SSH server exits with PROTOCOL_ERROR when receiving service_request in userauth state

[yarisx]

Description
The issue is strictly speaking not a bug rather than improvement.
When the SSH server receives USERAUTH_REQUEST it starts user authentication, changing server's state to userauth. If SERVICE_REQUEST comes in this state the server drops the connection with PROTOCOL_ERROR. While the behaviour for such case is not described in the RFCs 4252, 4253 (if I'm reading it right) it does not harm to accept the SERVICE_REQUEST if it would be accepted in the previous state (i.e. if it would start normal authentication procedure if the server was not in the userauth state).

The behaviour with sending one SERVICE_REQUEST per authentication method is observed with Paramiko, maybe there are more clients that can do that.

Affected versions:
OTP-23.2, OTP-26 (0113d9c) configured as
./configure --enable-hipe
--with-ssl-rpath=no
--with-ssl=/usr/local/openssl-1.1.1d
--enable-aslr
--enable-small-memory
Tested on Linux, Mac OSX.

Attached is the archive with test and printouts from Erlang.
ssh_proto_error.zip

To reproduce the issue prerequisites are:
Installed OTP with erl and erlc in PATH, Python3 installed with Paramiko (I have ver 2.11 locally)
Unpack the archive, run "make -f Makefile.protoerr build start test". The printout from Paramiko will show "Disconnect (code 2): Protocol error"

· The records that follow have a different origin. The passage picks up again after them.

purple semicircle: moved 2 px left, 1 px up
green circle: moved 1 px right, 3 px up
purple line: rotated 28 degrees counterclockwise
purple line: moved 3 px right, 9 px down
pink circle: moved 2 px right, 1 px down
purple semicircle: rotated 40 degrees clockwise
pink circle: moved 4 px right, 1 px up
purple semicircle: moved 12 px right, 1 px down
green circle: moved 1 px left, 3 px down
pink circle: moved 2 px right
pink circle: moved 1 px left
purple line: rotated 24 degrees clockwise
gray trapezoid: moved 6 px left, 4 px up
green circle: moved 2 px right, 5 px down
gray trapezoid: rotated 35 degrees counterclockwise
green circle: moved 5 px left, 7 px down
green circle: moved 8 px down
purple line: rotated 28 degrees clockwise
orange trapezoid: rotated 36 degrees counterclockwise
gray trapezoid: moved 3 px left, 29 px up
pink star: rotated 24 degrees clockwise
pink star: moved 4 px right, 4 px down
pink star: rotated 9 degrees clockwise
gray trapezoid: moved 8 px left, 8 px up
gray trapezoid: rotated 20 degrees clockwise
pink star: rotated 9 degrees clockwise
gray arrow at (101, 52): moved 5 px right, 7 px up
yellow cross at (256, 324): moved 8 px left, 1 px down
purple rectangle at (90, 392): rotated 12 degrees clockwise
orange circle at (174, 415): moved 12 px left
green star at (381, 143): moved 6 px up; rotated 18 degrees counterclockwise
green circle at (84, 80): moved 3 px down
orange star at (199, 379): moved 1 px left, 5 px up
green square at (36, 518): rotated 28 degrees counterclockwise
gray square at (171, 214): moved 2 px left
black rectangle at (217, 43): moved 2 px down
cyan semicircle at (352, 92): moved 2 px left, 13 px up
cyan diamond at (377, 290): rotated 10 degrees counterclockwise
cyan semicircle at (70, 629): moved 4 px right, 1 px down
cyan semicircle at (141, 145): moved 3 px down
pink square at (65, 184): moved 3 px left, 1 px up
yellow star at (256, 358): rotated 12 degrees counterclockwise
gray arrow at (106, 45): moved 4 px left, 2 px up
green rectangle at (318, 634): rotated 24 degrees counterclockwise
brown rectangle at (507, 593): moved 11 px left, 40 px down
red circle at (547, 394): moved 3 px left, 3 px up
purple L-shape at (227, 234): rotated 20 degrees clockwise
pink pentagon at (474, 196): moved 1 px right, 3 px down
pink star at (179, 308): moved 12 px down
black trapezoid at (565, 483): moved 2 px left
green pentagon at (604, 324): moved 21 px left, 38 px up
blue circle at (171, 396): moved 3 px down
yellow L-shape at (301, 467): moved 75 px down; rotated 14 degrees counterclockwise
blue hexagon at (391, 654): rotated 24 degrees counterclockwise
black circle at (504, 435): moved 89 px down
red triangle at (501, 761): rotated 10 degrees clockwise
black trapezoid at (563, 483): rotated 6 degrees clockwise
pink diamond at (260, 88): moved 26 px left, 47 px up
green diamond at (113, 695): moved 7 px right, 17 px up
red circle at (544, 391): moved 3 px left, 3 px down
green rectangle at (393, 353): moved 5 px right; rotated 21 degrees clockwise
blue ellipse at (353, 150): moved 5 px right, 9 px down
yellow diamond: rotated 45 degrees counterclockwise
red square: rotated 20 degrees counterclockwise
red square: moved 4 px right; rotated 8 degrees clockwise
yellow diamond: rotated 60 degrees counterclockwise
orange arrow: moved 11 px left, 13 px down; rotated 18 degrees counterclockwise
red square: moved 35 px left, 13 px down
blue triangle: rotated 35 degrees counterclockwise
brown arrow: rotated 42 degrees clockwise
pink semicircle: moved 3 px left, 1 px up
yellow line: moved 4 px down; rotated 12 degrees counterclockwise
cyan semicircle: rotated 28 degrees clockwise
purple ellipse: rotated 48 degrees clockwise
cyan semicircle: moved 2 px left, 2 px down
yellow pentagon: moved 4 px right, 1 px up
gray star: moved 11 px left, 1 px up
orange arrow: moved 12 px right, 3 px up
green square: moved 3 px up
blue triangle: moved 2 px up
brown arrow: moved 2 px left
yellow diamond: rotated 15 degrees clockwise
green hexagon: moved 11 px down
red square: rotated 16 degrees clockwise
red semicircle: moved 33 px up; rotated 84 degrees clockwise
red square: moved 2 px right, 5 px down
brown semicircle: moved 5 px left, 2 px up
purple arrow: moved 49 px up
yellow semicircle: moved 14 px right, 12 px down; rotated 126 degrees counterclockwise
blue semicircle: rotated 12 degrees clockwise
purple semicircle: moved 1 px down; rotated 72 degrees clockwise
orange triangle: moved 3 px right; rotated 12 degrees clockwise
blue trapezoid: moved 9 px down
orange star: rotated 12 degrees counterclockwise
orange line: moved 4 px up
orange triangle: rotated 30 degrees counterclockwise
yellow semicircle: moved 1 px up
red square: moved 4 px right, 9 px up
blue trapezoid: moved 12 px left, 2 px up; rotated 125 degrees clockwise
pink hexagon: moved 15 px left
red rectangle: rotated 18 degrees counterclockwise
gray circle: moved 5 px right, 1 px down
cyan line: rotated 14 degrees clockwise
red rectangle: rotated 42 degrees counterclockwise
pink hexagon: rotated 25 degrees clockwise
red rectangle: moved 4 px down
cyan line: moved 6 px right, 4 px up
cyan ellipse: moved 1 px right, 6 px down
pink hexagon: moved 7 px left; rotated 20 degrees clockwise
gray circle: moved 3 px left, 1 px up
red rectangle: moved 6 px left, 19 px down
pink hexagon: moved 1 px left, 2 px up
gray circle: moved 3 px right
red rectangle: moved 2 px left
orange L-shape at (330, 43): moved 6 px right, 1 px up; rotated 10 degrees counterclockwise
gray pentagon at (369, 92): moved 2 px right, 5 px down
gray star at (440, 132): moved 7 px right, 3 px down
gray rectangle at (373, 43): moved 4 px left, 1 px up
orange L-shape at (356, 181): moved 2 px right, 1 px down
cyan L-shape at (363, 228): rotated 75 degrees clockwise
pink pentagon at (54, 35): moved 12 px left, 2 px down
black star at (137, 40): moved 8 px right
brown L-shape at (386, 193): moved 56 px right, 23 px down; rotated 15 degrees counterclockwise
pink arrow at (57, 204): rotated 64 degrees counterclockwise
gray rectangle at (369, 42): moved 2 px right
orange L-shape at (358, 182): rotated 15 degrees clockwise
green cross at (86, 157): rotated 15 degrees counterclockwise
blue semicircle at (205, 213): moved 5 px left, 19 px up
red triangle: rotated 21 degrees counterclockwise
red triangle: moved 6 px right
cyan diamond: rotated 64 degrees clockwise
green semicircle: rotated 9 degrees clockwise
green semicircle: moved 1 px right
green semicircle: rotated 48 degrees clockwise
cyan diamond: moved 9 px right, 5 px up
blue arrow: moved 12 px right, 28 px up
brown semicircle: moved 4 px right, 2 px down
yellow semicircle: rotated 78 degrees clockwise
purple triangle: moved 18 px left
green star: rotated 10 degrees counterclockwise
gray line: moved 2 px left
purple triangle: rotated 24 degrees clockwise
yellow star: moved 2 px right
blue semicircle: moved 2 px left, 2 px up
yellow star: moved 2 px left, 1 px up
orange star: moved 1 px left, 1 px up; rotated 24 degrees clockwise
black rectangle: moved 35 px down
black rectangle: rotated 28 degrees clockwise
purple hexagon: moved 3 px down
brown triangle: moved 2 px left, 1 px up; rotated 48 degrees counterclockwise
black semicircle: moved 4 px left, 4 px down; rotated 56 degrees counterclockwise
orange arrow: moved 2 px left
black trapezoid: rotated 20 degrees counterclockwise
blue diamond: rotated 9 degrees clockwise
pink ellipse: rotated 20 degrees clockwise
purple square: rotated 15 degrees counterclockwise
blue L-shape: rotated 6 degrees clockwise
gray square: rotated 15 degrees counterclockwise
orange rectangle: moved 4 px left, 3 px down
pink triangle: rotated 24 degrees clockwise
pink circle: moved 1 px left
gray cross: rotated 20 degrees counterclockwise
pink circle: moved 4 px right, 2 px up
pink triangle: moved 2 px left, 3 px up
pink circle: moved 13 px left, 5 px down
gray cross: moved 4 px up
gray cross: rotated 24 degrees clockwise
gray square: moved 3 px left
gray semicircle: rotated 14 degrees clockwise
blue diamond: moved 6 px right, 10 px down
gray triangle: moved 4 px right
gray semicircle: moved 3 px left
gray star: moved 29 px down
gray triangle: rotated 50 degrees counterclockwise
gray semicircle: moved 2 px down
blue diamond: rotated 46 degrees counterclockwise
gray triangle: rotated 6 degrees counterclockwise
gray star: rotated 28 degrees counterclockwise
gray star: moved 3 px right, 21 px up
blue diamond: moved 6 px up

A patch that could solve the issue:

--- a/lib/ssh/src/ssh_fsm_userauth_server.erl
+++ b/lib/ssh/src/ssh_fsm_userauth_server.erl
@@ -119,6 +119,23 @@ handle_event(internal,
             {stop, Shutdown, D}
     end;

+handle_event(internal, Msg = #ssh_msg_service_request{name=ServiceName},
+             StateName = {userauth,server}, D0) ->
+    case ServiceName of
+       "ssh-userauth" ->
+           Ssh0 = #ssh{session_id=SessionId} = D0#data.ssh_params,
+           {ok, {Reply, Ssh}} = ssh_auth:handle_userauth_request(Msg, SessionId, Ssh0),
+            D = ssh_connection_handler:send_msg(Reply, D0#data{ssh_params = Ssh}),
+            {keep_state, D};
+
+       _ ->
+            {Shutdown, D} =
+                ?send_disconnect(?SSH_DISCONNECT_SERVICE_NOT_AVAILABLE,
+                                 io_lib:format("Unknown service: ~p",[ServiceName]),
+                                 StateName, D0),
+            {stop, Shutdown, D}
+    end;
+
 handle_event(internal, #ssh_msg_userauth_info_response{} = Msg, {userauth_keyboard_interactive, server}, D0) ->
     case ssh_auth:handle_userauth_info_response(Msg, D0#data.ssh_params) of
        {authorized, User, {Reply, Ssh1}} ->

[u3s]

thank you for report, we planned looking into it.

[u3s]

sorry for delay and thanks for detailed reproduction steps.
I've reproduced the issue and see that Paramiko client sends another USERAUTH_REQUEST because it received negative response for first one. Erlang server remains in user_auth state and is not ready to handle another request.

connection with OpenSSH sshd is possible with the same Python script and Paramiko client.

i will try to investigate it further soonish.